Kusura bakmasın kimse bana bu bilgiler yetmiyor… Kafamda soru çok ama cevaplayan yok… Amacım akademik düzeyde çalışan genç tarihçilerin kafasında sorular yaratmak. Araştırmacıları “yeni şeyler söylemeye” heveslendirmek. Önümüzde 2022 var ve duyuyorum ki “bazıları” adeta “papağan” misali belki de farkında olmadan “İngiliz” dostlarıyla aralarını bozmamak için yine “bizi kestiler, çok kestiler” diye söylenmeye hazırlanıyorlar.

Benden onlara bir tavsiye.
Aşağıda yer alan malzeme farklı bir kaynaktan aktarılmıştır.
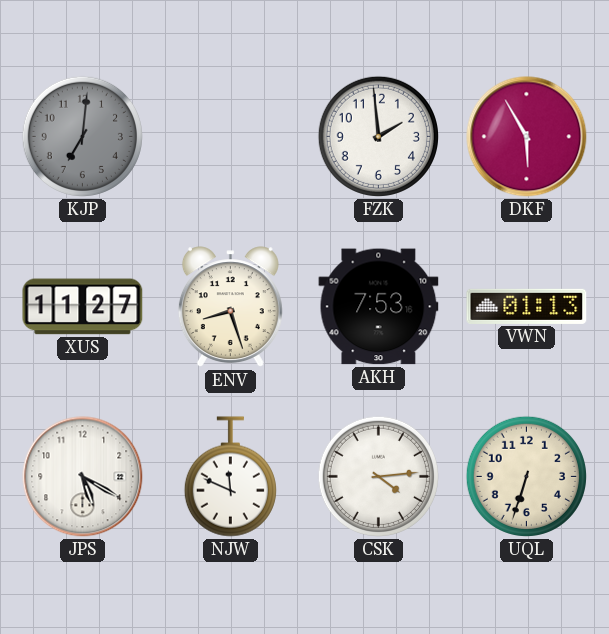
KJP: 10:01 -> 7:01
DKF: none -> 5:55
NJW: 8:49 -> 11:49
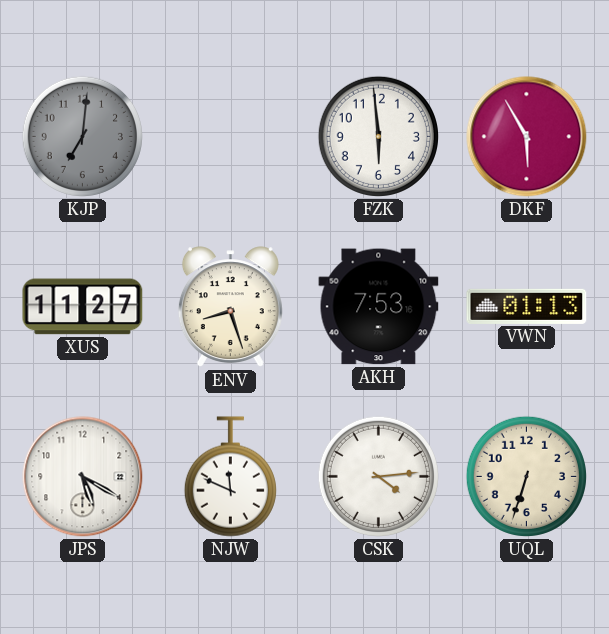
FZK: 1:59 -> 5:59
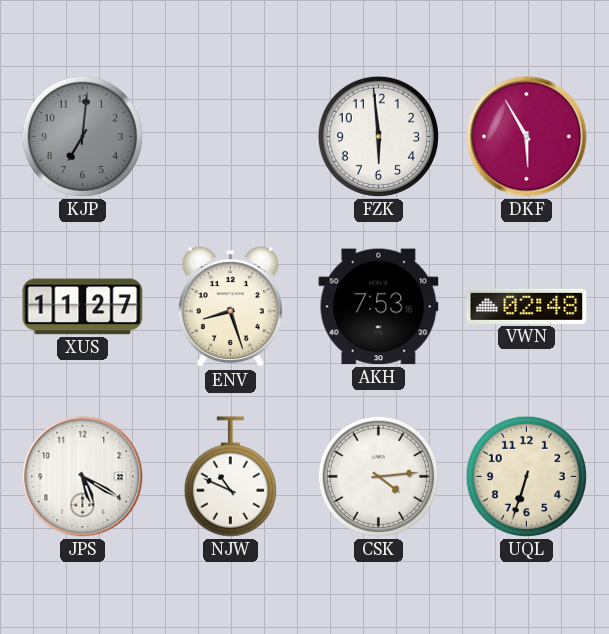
VWN: 01:13 -> 02:48
NJW: 11:49 -> 10:49
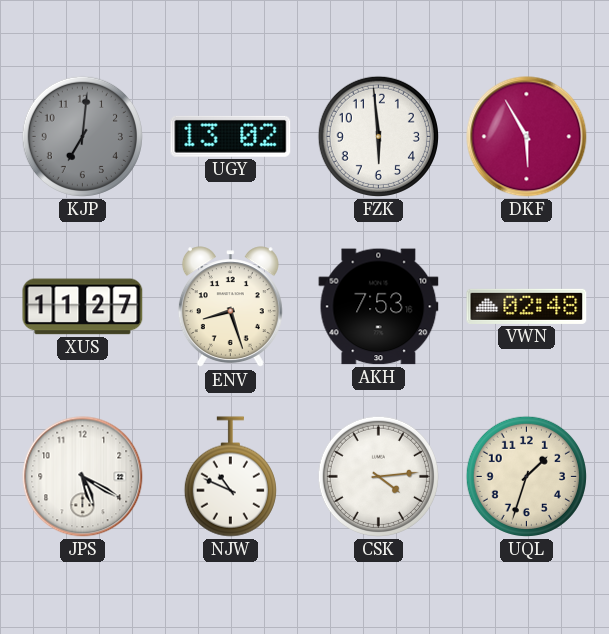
UGY: none -> 13:02
UQL: 6:33 -> 1:33
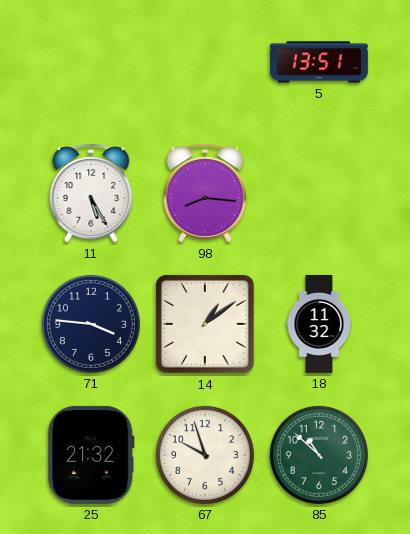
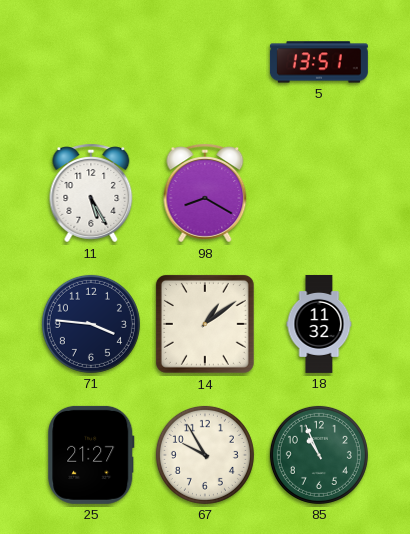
98: 8:16 -> 8:20
25: 21:32 -> 21:27
67: 9:57 -> 9:55
85: 10:52 -> 10:56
Siz önce bana şu “Kör Pehlivan Çetesinin” başındaki “İngiliz intelejans yüzbaşıyı” bir anlatın da ondan sonra anlatın “İzmir Fecayi’sini”! Hepsi de dillerinden Atatürk’ü düşürmüyor ama, biri de çıkıp o büyük insanın “dünya barışı” için neler düşündüğünü, savaş alanında ölen düşman askerleri için neden üzüldüğünü, Venizelos’un neden Atatürk’ü “Nobel’e aday” gösterdiğini anlatmıyor, vurgulamıyor!

***

Notlarım var

30 Ekim Depremi sonrası depremzedelerin önemi neredeyse yok artık. Evlerini yitirenlere “boş kâğıda imza attırma” bile reva görüldü. Soru sorana hemen itham ve hakaret geliyor. Şu Ramazan gününde bari depremzedelerin kaygılarına hoşgörü ve sevgiyle yaklaşabilse devlet? Ama mümkün değil!

Korona virüs tedbirlerinin de aşılama programının da ne denli “boş” olduğunu artık kabul etmeyen yok. Lakin üst iradeler nasıl ve nereden bilgi alıyorlarsa, bizlerin yaşadığının aksinin olduğunu savunuyor. Böyle giderse dünyada koronadan kurtulamamış tek ülke olacağız. Ciddi bir kapanma bir yana, ilk dalgada uygulanan tedbirlerin yanına dahi yaklaşamaz bu sözde tedbirler. Bu durumdan kimler kazanıyor diye sormadan edemeyeceğim. Hükümetin kafasında bence başka bir amaç var ama nedir bilemiyorum!